When designing a lighting sequence that changes speed, pick a base clock speed that will be the fastest any animation can travel, then choose a number of steps or consecutive memory locations in the memory chip where data will repeat, causing a delay and defining the sequences "usual speed". This is effective in creating the illusion of changing speed.

Hang in there folks, working on a way to  explain these details in a clearer fashion.  --necessary, eh?

 


Power requirements:

The PCA-80 system was designed to carry an encapsulated power supply that fits on the PCA-80 board if another 12volt dc source is not already available.  The Power Gorilla from Cosel USA is a dependable auto ranging power supply that operates the PCA-80 from a 120 or 240vac source with a max input current of 300ma and output current of 900ma @ 12vdc.

Assuming one solid state relay load per output, about 10ma per relay, up to 80 channels may be used using one PCA-80 depending on how many channels are turned on at a time and how long they are turned on during a sequence.
Adding another PCA-80 with the clock and address IC's removed down the line will allow adding more channels, renewing the power load while keeping any additional channels in sync - allowing lighting systems hundreds of channels wide possible. For systems requiring 60 or more channels where many channels are on most of the time, using a heavier external 12vdc supply is recommended and use a  PCA-80-12vdc that has no on-board power supply.


 Outputs:

PCA-80/PBZ-08's outputs will directly drive any combination of the following on any output or channel:

  • LED's with a current limiting resistor - usually 570 to 1000 ohms.
  • Low power mechanical relays with a 12vdc coil and reverse blocking diode.
  • Any dc input solid state relay compatible with 12vdc.
  • Low power 12vdc lamps that the total current does not exceed the driver IC capacity - additional heat sink may be required.

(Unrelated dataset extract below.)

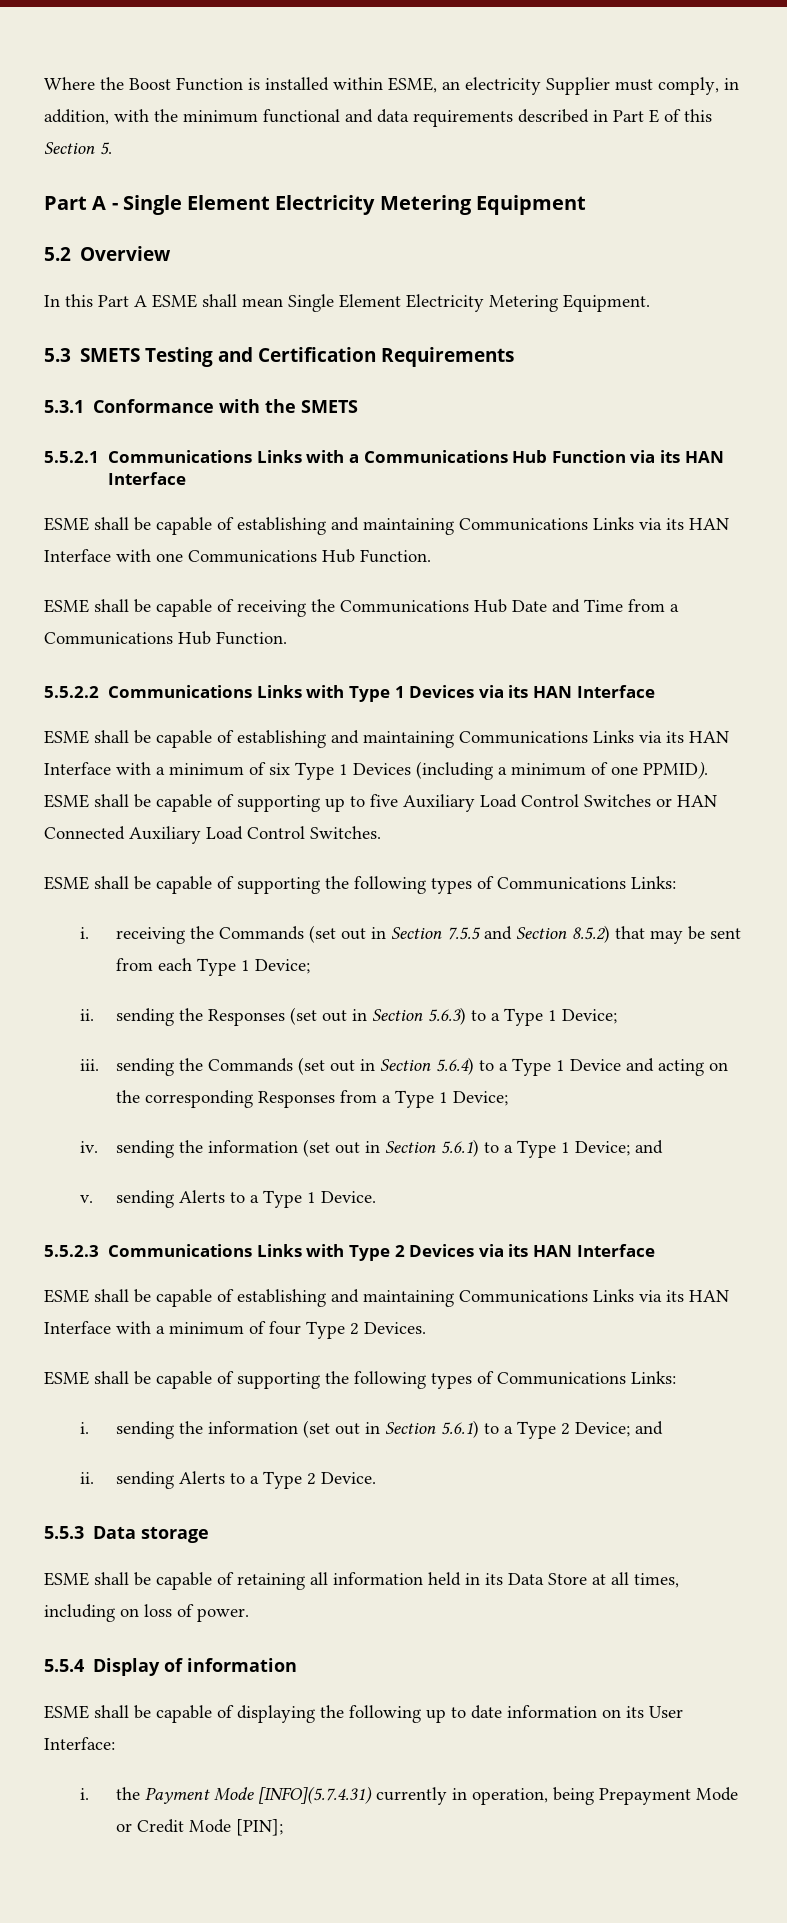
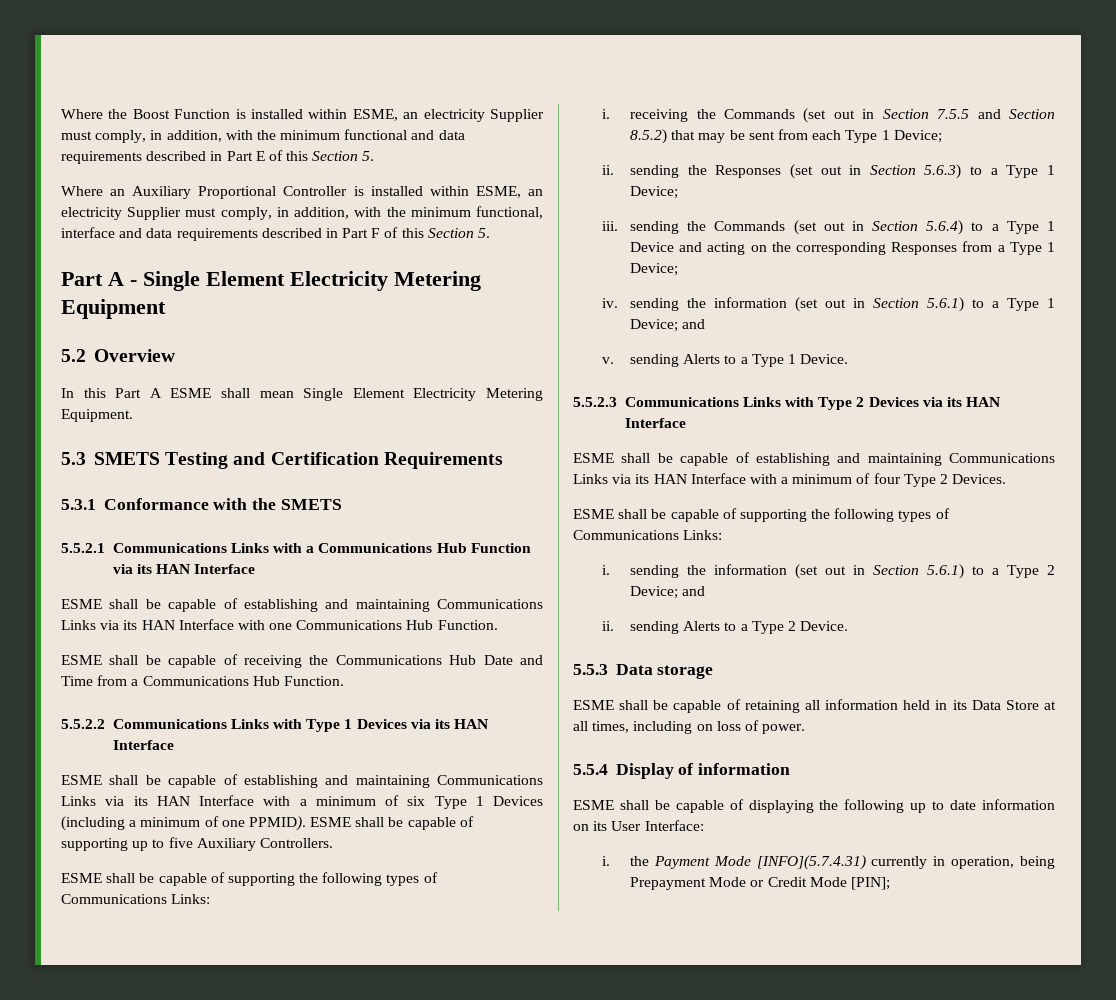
(112, 148) none -> [61,186,543,199] [61,206,543,220] [61,227,491,241] // Where an Auxiliary Proportional Controller is installed within ESME, an electricity Supplier must comply, in addition, with the minimum functional, interface and data requirements described in Part F of this Section 5.
[480,794,717,808] [44,826,381,844] Load Control Switches or HAN Connected Auxiliary Load Control Switches. -> [259,838,333,848] Controllers.

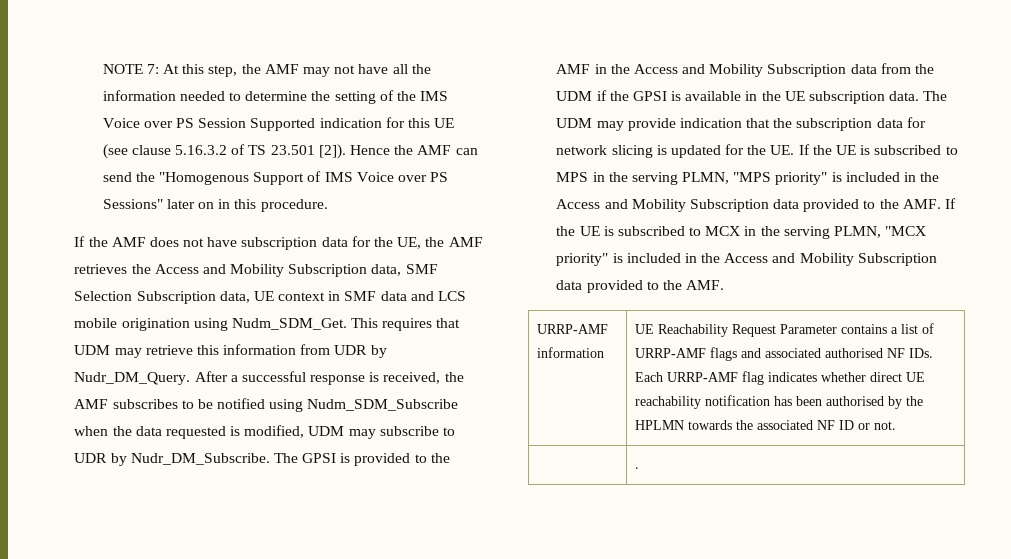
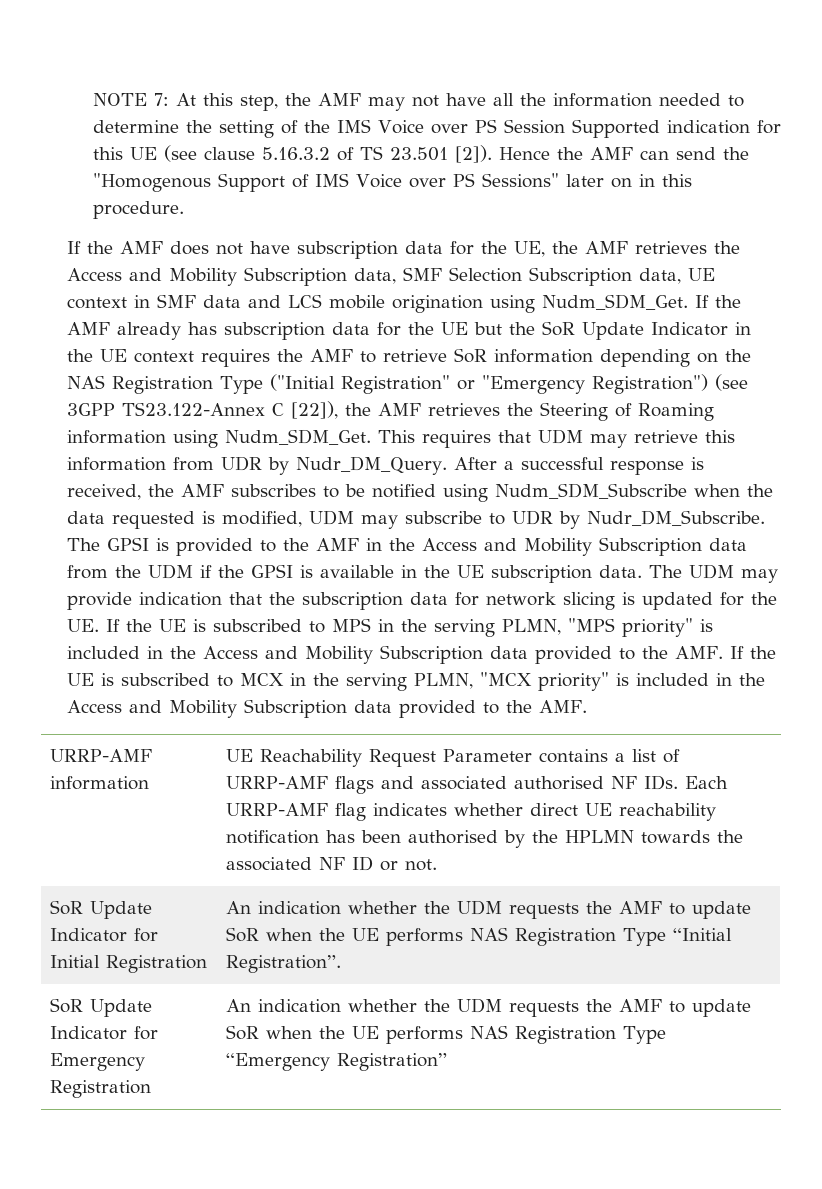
(347, 324) none -> [694,295,741,308] [66,321,751,340] [66,348,751,367] [66,374,748,394] [66,401,714,421] [66,429,371,448] If the AMF already has subscription data for the UE but the SoR Update Indicator in the UE context requires the AMF to retrieve SoR information depending on the NAS Registration Type ("Initial Registration" or "Emergency Registration") (see 3GPP TS23.122-Annex C [22]), the AMF retrieves the Steering of Roaming information using Nudm_SDM_Get.
[635,467,640,469] | . -> [49,900,152,919] [49,928,158,942] [49,955,207,973] [225,900,751,919] [225,927,732,946] [225,955,341,973] [49,998,152,1017] [49,1026,158,1040] [49,1053,145,1071] [49,1080,151,1098] [225,998,751,1017] [225,1025,666,1044] [225,1053,447,1071] SoR Update Indicator for Initial Registration | An indication whether the UDM requests the AMF to update SoR when the UE performs NAS Registration Type “Initial Registration”. // SoR Update Indicator for Emergency Registration | An indication whether the UDM requests the AMF to update SoR when the UE performs NAS Registration Type “Emergency Registration”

All outputs are12vdc positive common and the grounds switched by a ULN2803 or equivalent eight channel darlington transistor array IC.   LED"s and some low power 12vdc lamps may be powered directly from the PCA-80 board if not to exceed 600ma total for those eight channels being on at a time.


How dependable are they:

This board set was designed back in the beginning of 1992 and started being implemented July of that year.  Since that time, there have been around 120 systems using these controller board sets.  Out of that 120:

Four or  five PCA-80 power supplies were replaced and sent back into service.   Two of those, the customers had told me that the neutral was dropped in multi-phase electrical systems.

Two PCA-80's came in for repair where the power input connector soldered to the board pads had got moisture under the connector and "flashed" so that the power traces on the board had - gone away - for about a half an inch. Since then, a marine silicone product is used under that connector.

One PCA-80 board came back with a transistor array integrated circuit - solid state relay driver chip - had failed.

One PCA-80 board came back with an open or failed clock speed adjusting pot.

Problems with PBZ-08's:

Knock on wood - none yet...

 Note: Lighting sequences programmed by LCS are burned into OTP or One Time Programmable Read Only Memories so the program will not be erased.